7.3. Unless we are guilty of intentional misconduct, we are only liable for the typically occurring, foreseeable damage.
7.4. Our liability under the Product Liability Act remains unaffected; this also applies to liability for culpable injury to life, body or health.
7.5. Unless otherwise stipulated above, claims for damages against us arising from breaches of duty are excluded.
7.6. Claims for damages under the foregoing provisions of this section 7 shall become time-barred within the statutory periods.
7.7. To the extent that liability for damages is excluded or limited against us, this also applies with regard to the personal liability for damages of our employees, workers, staff, representatives and vicarious agents.
8. Confidentiality
8.1. The content of the agreements made between us and the customer, as well as all business and trade secrets of the other party that have become known to us or the customer, are to be treated confidentially and may not be disclosed to any third party.
8.2. Information that is generally known or has been disclosed to a contracting party by a third party without breach of a confidentiality obligation, or which the disclosing party is obliged to disclose by law or by order of a public authority, is exempt from the obligation of confidentiality.
8.3. However, we are entitled to list the customer as a reference customer and, in this context, to use the customer's logo. The customer may prohibit being named and listed as a reference customer at any time in writing.
9. Special regulations for repair and assembly work
9.1. The customer shall obtain any necessary official permits, provide the power connections, lifting equipment, and transport vehicles required for on-site assembly, as well as (if agreed) adequately qualified assistants, and is responsible for compliance with occupational safety regulations at the assembly site. Furthermore, the customer shall provide dry and lockable rooms for storing our tools, as well as secure break rooms and work areas including furnishings, heating, lighting, washing facilities, and sanitary facilities.
9.2. If the conditions for carrying out the work, which are the responsibility of the customer, are not met, we are entitled to terminate the work or to create the conditions ourselves and to invoice the customer for the additional expenses incurred.
10. Other
10.1. All subsequent amendments to agreements and other legally relevant declarations (notification of defects, setting of deadlines, withdrawal, etc.) must be in writing.

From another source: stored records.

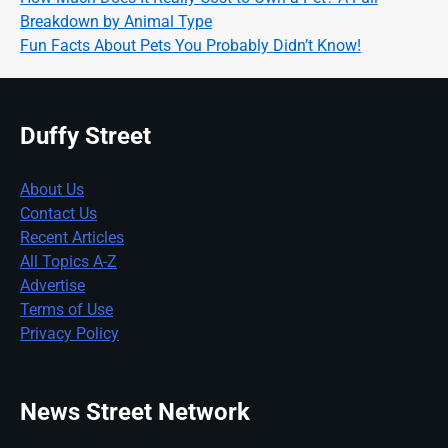
Breakdown by Animal Type
Fun Facts About Pets You Probably Didn’t Know!
Duffy Street
About Us
Contact Us
Recent Articles
All Topics A-Z
Advertise
Terms of Use
Privacy Policy
News Street Network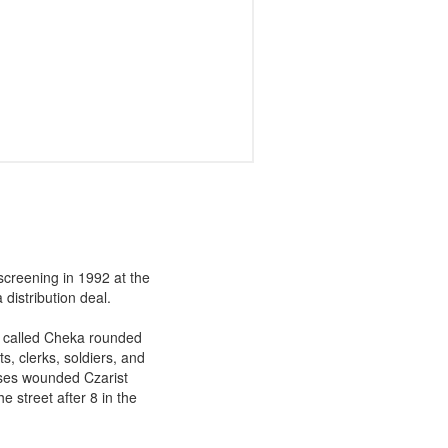
screening in 1992 at the
distribution deal.
ce called Cheka rounded
s, clerks, soldiers, and
urses wounded Czarist
he street after 8 in the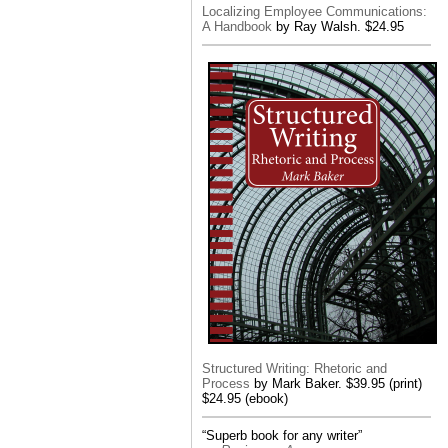
Localizing Employee Communications:
A Handbook
by Ray Walsh. $24.95
Structured Writing: Rhetoric and
Process
by Mark Baker. $39.95 (print)
$24.95 (ebook)
“Superb book for any writer”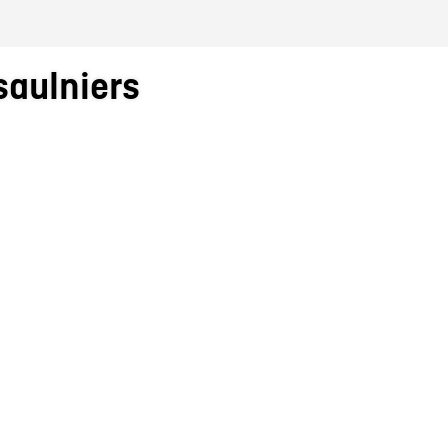
saulniers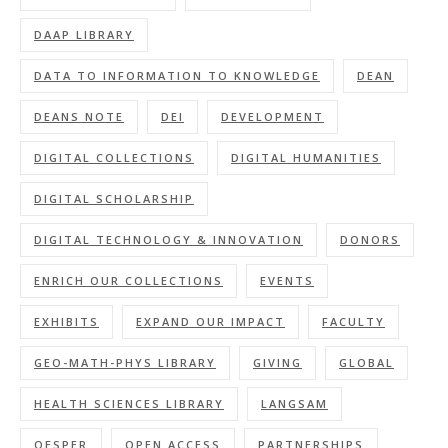
DAAP LIBRARY
DATA TO INFORMATION TO KNOWLEDGE
DEAN
DEANS NOTE
DEI
DEVELOPMENT
DIGITAL COLLECTIONS
DIGITAL HUMANITIES
DIGITAL SCHOLARSHIP
DIGITAL TECHNOLOGY & INNOVATION
DONORS
ENRICH OUR COLLECTIONS
EVENTS
EXHIBITS
EXPAND OUR IMPACT
FACULTY
GEO-MATH-PHYS LIBRARY
GIVING
GLOBAL
HEALTH SCIENCES LIBRARY
LANGSAM
OESPER
OPEN ACCESS
PARTNERSHIPS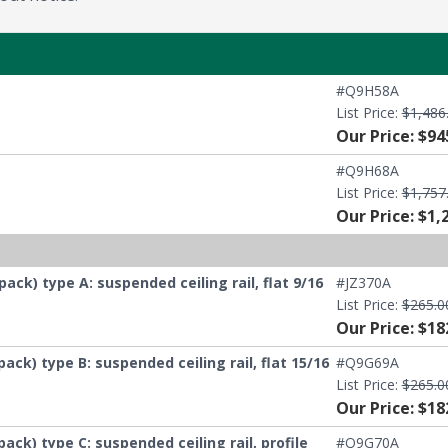
#Q9H58A
List Price:
$1,486
Our Price: $94
#Q9H68A
List Price:
$1,757
Our Price: $1,
) type A: suspended ceiling rail, flat 9/16
#JZ370A
List Price:
$265.0
Our Price: $18
) type B: suspended ceiling rail, flat 15/16
#Q9G69A
List Price:
$265.0
Our Price: $18
) type C: suspended ceiling rail, profile
#Q9G70A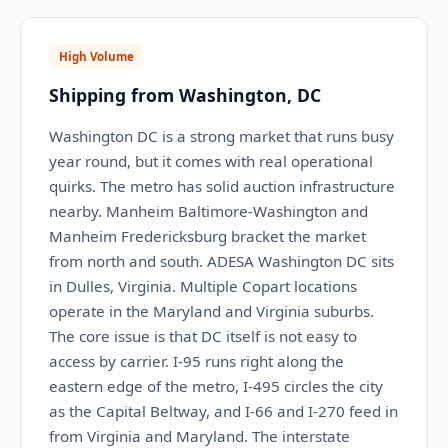
High Volume
Shipping from Washington, DC
Washington DC is a strong market that runs busy
year round, but it comes with real operational
quirks. The metro has solid auction infrastructure
nearby. Manheim Baltimore-Washington and
Manheim Fredericksburg bracket the market
from north and south. ADESA Washington DC sits
in Dulles, Virginia. Multiple Copart locations
operate in the Maryland and Virginia suburbs.
The core issue is that DC itself is not easy to
access by carrier. I-95 runs right along the
eastern edge of the metro, I-495 circles the city
as the Capital Beltway, and I-66 and I-270 feed in
from Virginia and Maryland. The interstate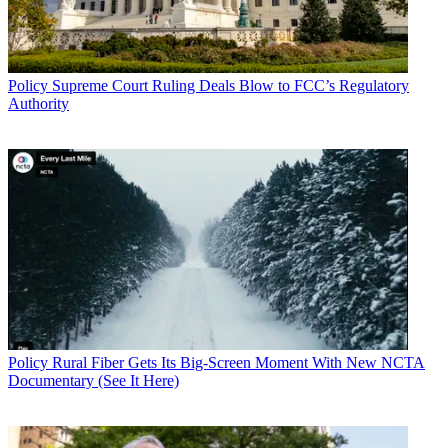
Policy
Supreme Court Ruling Deals Blow to FCC’s Regulatory
Authority
Policy
Rural Fiber Gets Its Big-Screen Moment With New NCTA
Documentary (See It Here)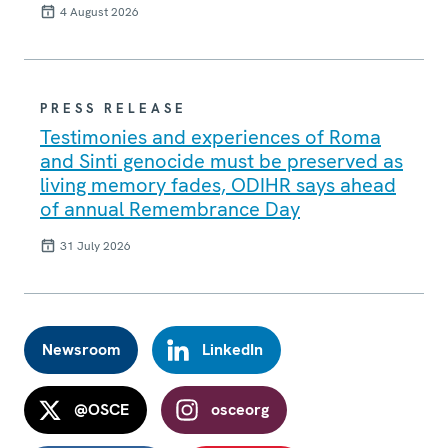
4 August 2026
PRESS RELEASE
Testimonies and experiences of Roma
and Sinti genocide must be preserved as
living memory fades, ODIHR says ahead
of annual Remembrance Day
31 July 2026
Newsroom
LinkedIn
@OSCE
osceorg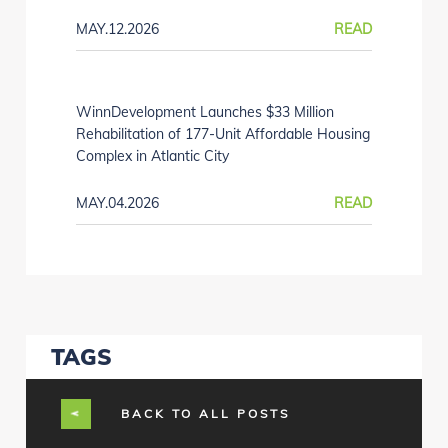
MAY.12.2026
READ
WinnDevelopment Launches $33 Million
Rehabilitation of 177-Unit Affordable Housing
Complex in Atlantic City
MAY.04.2026
READ
TAGS
BACK TO ALL POSTS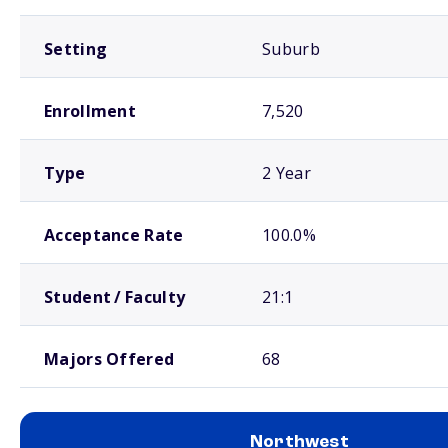
Setting
Suburb
Enrollment
7,520
Type
2 Year
Acceptance Rate
100.0%
Student / Faculty
21:1
Majors Offered
68
Northwest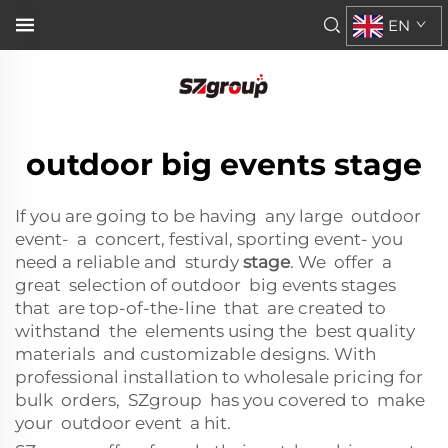
EN
outdoor big events stage
If you are going to be having any large outdoor
event- a concert, festival, sporting event- you
need a reliable and sturdy
stage
. We offer a
great selection of outdoor big events stages
that are top-of-the-line that are created to
withstand the elements using the best quality
materials and customizable designs. With
professional installation to wholesale pricing for
bulk orders, SZgroup has you covered to make
your outdoor event a hit.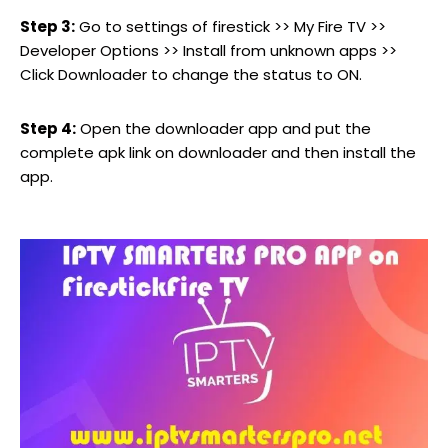
Step 3:
Go to settings of firestick >> My Fire TV >>
Developer Options >> Install from unknown apps >>
Click Downloader to change the status to ON.
Step 4:
Open the downloader app and put the
complete apk link on downloader and then install the
app.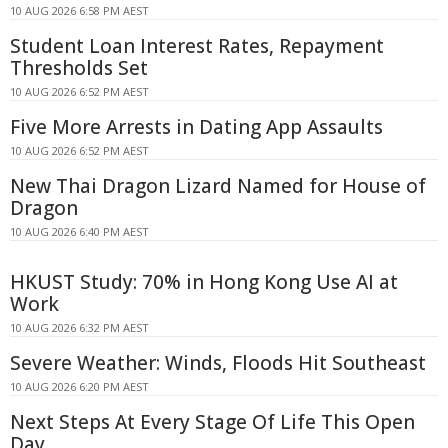
10 AUG 2026 6:58 PM AEST
Student Loan Interest Rates, Repayment
Thresholds Set
10 AUG 2026 6:52 PM AEST
Five More Arrests in Dating App Assaults
10 AUG 2026 6:52 PM AEST
New Thai Dragon Lizard Named for House of
Dragon
10 AUG 2026 6:40 PM AEST
HKUST Study: 70% in Hong Kong Use AI at
Work
10 AUG 2026 6:32 PM AEST
Severe Weather: Winds, Floods Hit Southeast
10 AUG 2026 6:20 PM AEST
Next Steps At Every Stage Of Life This Open
Day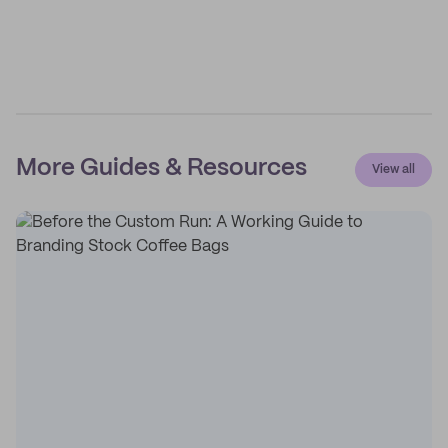
More Guides & Resources
View all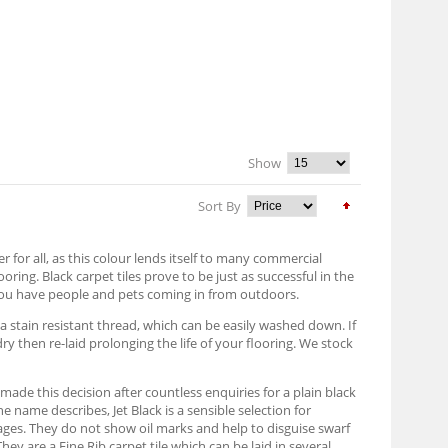
Show
Sort By
er for all, as this colour lends itself to many commercial
oring. Black carpet tiles prove to be just as successful in the
e you have people and pets coming in from outdoors.
a stain resistant thread, which can be easily washed down. If
dry then re-laid prolonging the life of your flooring. We stock
ade this decision after countless enquiries for a plain black
he name describes, Jet Black is a sensible selection for
ages. They do not show oil marks and help to disguise swarf
ey are a Fine Rib carpet tile which can be laid in several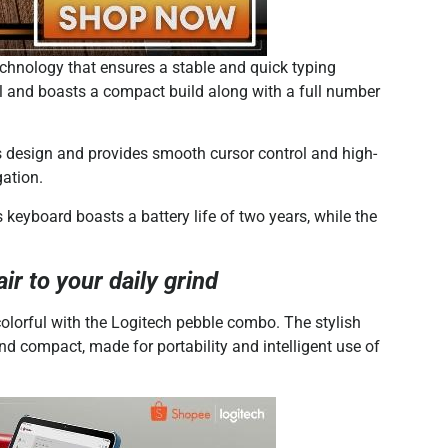
echnology that ensures a stable and quick typing
ial and boasts a compact build along with a full number
 design and provides smooth cursor control and high-
gation.
 keyboard boasts a battery life of two years, while the
r to your daily grind
orful with the Logitech pebble combo. The stylish
 compact, made for portability and intelligent use of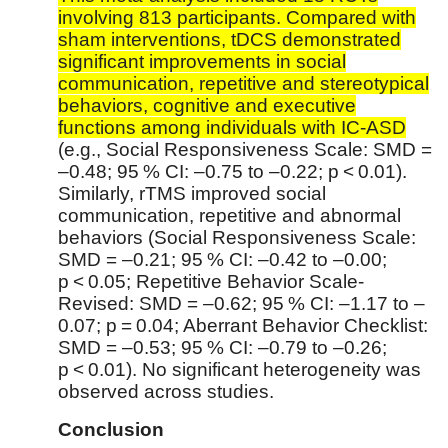
involving 813 participants. Compared with
sham interventions, tDCS demonstrated
significant improvements in social
communication, repetitive and stereotypical
behaviors, cognitive and executive
functions among individuals with IC-ASD
(e.g., Social Responsiveness Scale: SMD =
–0.48; 95 % CI: –0.75 to –0.22; p < 0.01).
Similarly, rTMS improved social
communication, repetitive and abnormal
behaviors (Social Responsiveness Scale:
SMD = –0.21; 95 % CI: –0.42 to –0.00;
p < 0.05; Repetitive Behavior Scale-
Revised: SMD = –0.62; 95 % CI: –1.17 to –
0.07; p = 0.04; Aberrant Behavior Checklist:
SMD = –0.53; 95 % CI: –0.79 to –0.26;
p < 0.01). No significant heterogeneity was
observed across studies.
Conclusion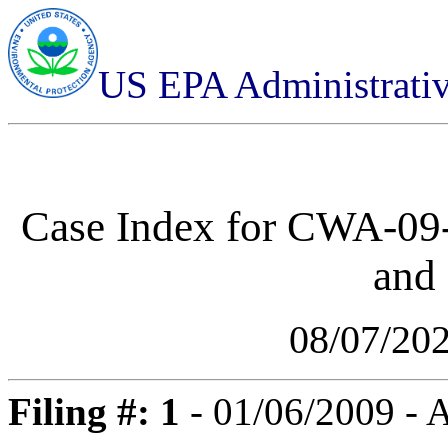
US EPA Administrati
Case Index for
CWA-09-
and 
08/07/20
Filing #: 1
- 01/06/2009 -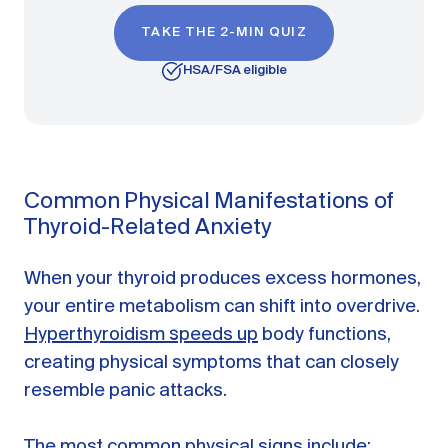
TAKE THE 2-MIN QUIZ
HSA/FSA eligible
Common Physical Manifestations of
Thyroid-Related Anxiety
When your thyroid produces excess hormones,
your entire metabolism can shift into overdrive.
Hyperthyroidism speeds up
body functions,
creating physical symptoms that can closely
resemble panic attacks.
The most common physical signs include: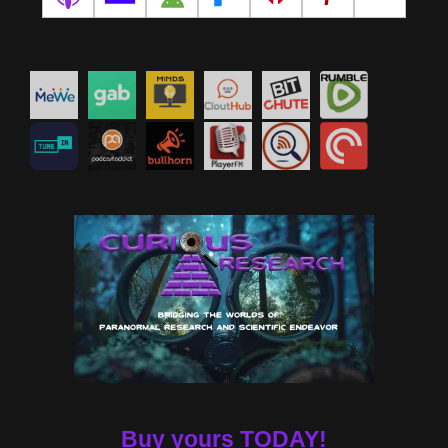
Buy yours TODAY!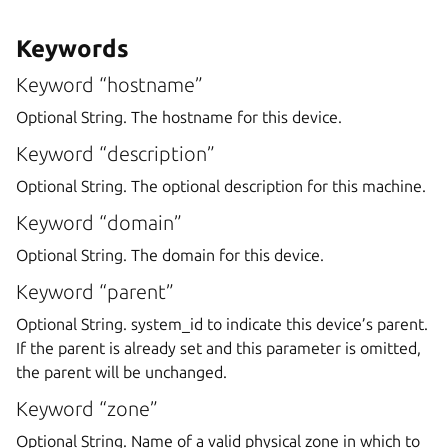
Keywords
Keyword “hostname”
Optional String. The hostname for this device.
Keyword “description”
Optional String. The optional description for this machine.
Keyword “domain”
Optional String. The domain for this device.
Keyword “parent”
Optional String. system_id to indicate this device’s parent.
If the parent is already set and this parameter is omitted,
the parent will be unchanged.
Keyword “zone”
Optional String. Name of a valid physical zone in which to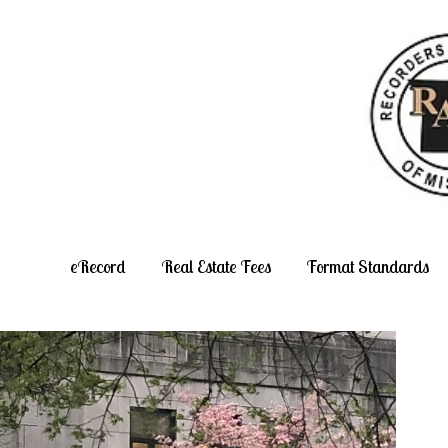
Skip
to
content
eRecord
Real Estate Fees
Format Standards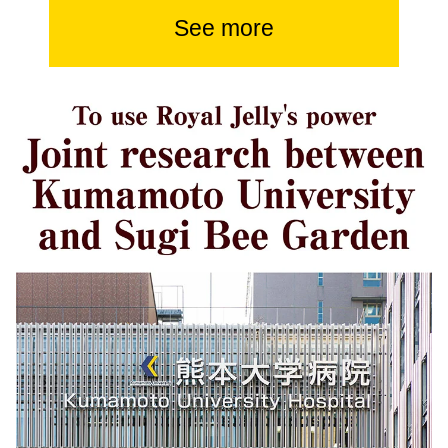
See more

This also applies to any amendment of this written form clause itself.
10.2. The place of performance for all our obligations and the customer's obligations is our registered office, unless otherwise specified or a different place of performance results from the nature of the obligation.
10.3. German law applies, excluding the UN Convention on Contracts for the International Sale of Goods (CISG).
10.4. The place of jurisdiction is Freiburg im Breisgau.
10.5. Contracts concluded under these terms and conditions remain binding for the customer in all other parts even if individual provisions are invalid.